* _Excerpted passage_:
Characterization of Implantable Antennas for Intracranial Pressure Monitoring: Reflection by and Transmission Through a Scalp Phantom

Characterization of implantable planar inverted-F antennas, designed for intracranial pressure (ICP) monitoring at 2.45 GHz, is presented. A setup, incorporating a scalp phantom emulating the implant environment and an absorbing chamber, was implemented for characterizing the antennas, in terms of their reflection coefficient (S ₁₁), resonance frequency (fr), and transmission coefficient through the phantom (S ₂₁) , and is reported for the first time. As a result of our observations that even a very slight change of the biocompatible (silicone) thickness can drastically change the characteristics of such antennas, several antenna prototypes with various silicone thicknesses were tested for a better understanding of the change in their performance with thickness. The main contributions of this paper rest in the evaluation of the antenna characteristics with respect to time, temperature, and far-field radiation, in an emulated biological environment. In this regard, the impact of the coating thickness on fr, drift of fr, S ₁₁, and S ₂₁ over time, and the effective radiated power (ERP) from the transmission (S ₂₁) measurements were evaluated through careful measurements. A decrease in S ₁₁ of 1.2-2.3 dB and an increase in S ₂₁ of 2.2-2.4 dB, over a period of two days, were observed at 2.45 GHz. A decrease of 8-18 MHz for fr was also observed over the same period of time. This drift was due to the absorption of saline by the silicone, leading to a change in its effective dielectric property. An fr increase of approximately 14.5 MHz was also observed by raising the temperature from 20 ^degC to 37 ^degC, mainly because of the negative temperature coefficient of the phantom permittivity. Transmission measurements performed using both S ₂₁ and the received power measurement (for- - an ICP device mimic) yielded a maximum ERP of approximately 2 mW per 1 W of power delivered to the antennas at 2.45 GHz.

* _Tasks for this exercise_:
[a] Please summarize the abstract on implantable antennas for intracranial pressure monitoring in two sentences.
[b] In the antenna abstract, what caused the resonance frequency to drift over the two-day period?

* _Provided information_:
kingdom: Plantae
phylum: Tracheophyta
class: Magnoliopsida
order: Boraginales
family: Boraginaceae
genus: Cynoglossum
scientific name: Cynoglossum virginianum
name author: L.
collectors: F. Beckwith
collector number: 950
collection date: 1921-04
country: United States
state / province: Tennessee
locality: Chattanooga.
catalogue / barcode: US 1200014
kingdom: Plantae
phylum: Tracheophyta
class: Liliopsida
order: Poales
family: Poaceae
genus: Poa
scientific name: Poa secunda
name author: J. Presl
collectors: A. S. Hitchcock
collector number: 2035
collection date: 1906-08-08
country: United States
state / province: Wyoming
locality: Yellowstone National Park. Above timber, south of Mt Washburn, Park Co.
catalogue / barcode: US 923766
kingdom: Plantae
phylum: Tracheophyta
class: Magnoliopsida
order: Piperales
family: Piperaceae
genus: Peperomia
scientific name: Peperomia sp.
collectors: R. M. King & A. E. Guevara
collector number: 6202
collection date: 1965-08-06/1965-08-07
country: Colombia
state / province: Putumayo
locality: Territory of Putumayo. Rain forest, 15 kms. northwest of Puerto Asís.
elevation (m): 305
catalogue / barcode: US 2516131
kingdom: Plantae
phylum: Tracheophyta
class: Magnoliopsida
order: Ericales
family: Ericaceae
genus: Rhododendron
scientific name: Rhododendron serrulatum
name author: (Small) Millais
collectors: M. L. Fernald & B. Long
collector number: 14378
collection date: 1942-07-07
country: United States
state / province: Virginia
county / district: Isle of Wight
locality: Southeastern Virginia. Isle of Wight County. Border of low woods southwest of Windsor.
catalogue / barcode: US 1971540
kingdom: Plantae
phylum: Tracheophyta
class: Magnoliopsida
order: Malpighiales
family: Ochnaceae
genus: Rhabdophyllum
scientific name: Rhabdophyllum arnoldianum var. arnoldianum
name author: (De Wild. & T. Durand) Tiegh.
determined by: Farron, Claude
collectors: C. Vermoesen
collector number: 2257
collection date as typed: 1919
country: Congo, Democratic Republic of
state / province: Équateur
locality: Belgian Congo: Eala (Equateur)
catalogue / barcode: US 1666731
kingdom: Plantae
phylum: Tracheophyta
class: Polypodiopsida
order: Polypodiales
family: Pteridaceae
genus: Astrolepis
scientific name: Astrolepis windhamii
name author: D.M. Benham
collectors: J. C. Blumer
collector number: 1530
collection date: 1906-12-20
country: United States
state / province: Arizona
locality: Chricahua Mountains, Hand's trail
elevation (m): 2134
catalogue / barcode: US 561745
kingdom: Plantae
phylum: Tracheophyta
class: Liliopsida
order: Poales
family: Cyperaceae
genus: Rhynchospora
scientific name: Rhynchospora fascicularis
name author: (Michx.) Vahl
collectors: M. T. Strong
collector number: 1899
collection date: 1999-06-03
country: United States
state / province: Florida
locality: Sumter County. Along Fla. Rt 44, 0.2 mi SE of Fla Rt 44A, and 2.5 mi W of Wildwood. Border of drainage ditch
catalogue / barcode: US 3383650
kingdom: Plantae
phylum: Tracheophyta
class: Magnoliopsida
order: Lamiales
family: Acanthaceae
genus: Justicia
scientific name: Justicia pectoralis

* _Outputs by task_:
[a] Implantable planar inverted-F antennas designed for intracranial pressure monitoring at 2.45 GHz were characterized in a setup with a scalp phantom and an absorbing chamber, and prototypes with various silicone thicknesses were tested because even a very slight thickness change can drastically change the antennas' characteristics. Over two days, S₁₁ decreased, S₂₁ increased, and the resonance frequency dropped by 8-18 MHz as the silicone absorbed saline, while transmission measurements gave a maximum effective radiated power of about 2 mW per 1 W delivered to the antennas.

[b] The silicone absorbed saline, which changed its effective dielectric property.